* _EXERCISE MATERIAL_:
━━━━━━━━

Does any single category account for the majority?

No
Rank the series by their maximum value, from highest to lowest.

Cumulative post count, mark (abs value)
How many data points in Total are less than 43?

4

━━━━━━━━

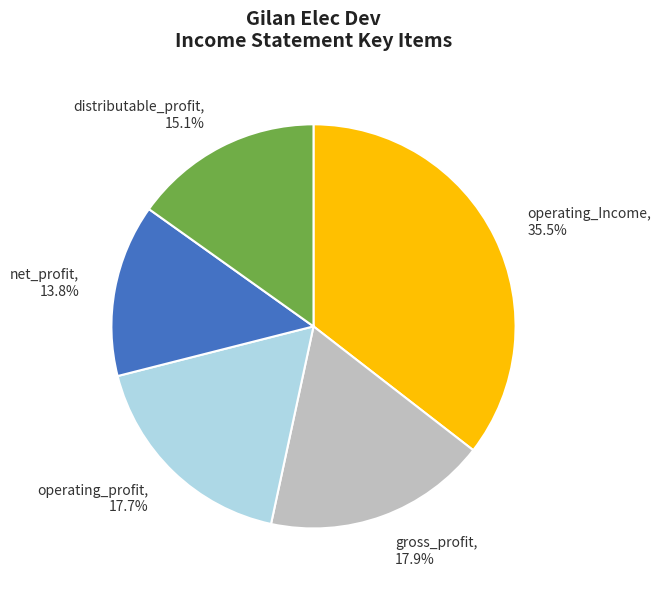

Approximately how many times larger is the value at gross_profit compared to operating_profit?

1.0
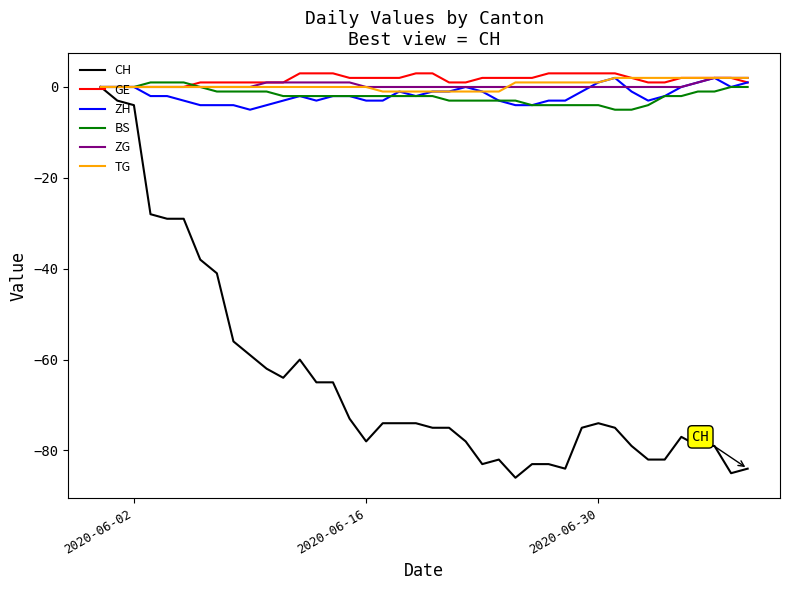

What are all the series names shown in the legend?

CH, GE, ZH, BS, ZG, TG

━━━━━━━━

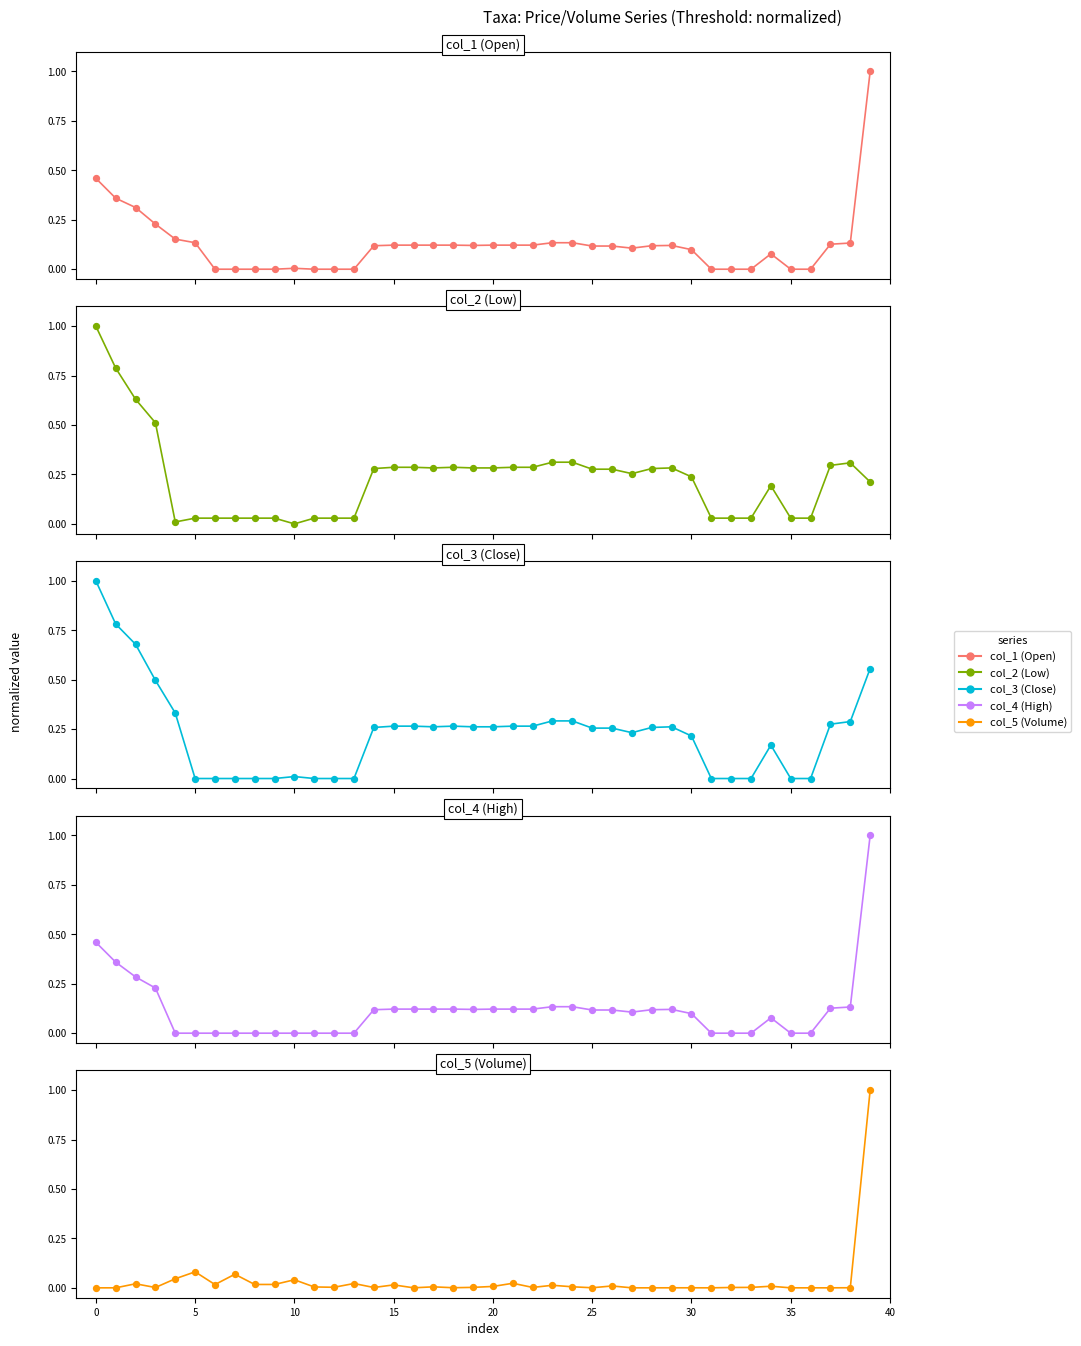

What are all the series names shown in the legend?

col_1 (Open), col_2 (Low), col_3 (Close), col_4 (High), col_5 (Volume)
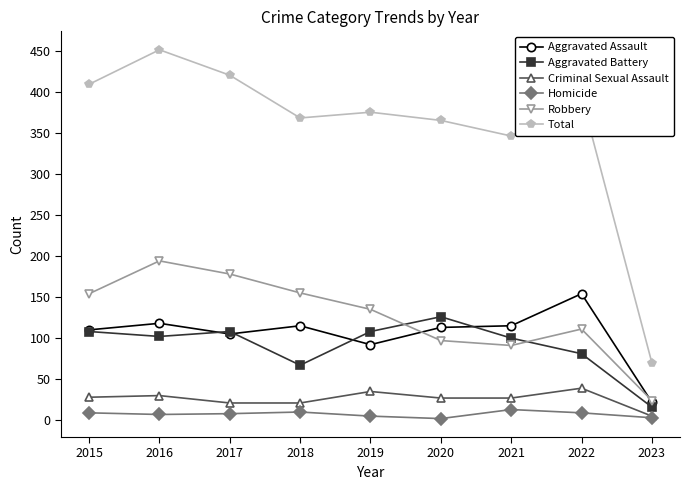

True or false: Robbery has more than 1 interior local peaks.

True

━━━━━━━━

Please locate every line in the entries above that contains the word "than" and copy each one out, treating case as significant.

* _SOLUTION FOR THIS PROBLEM_:
How many data points in Total are less than 43?
True or false: Robbery has more than 1 interior local peaks.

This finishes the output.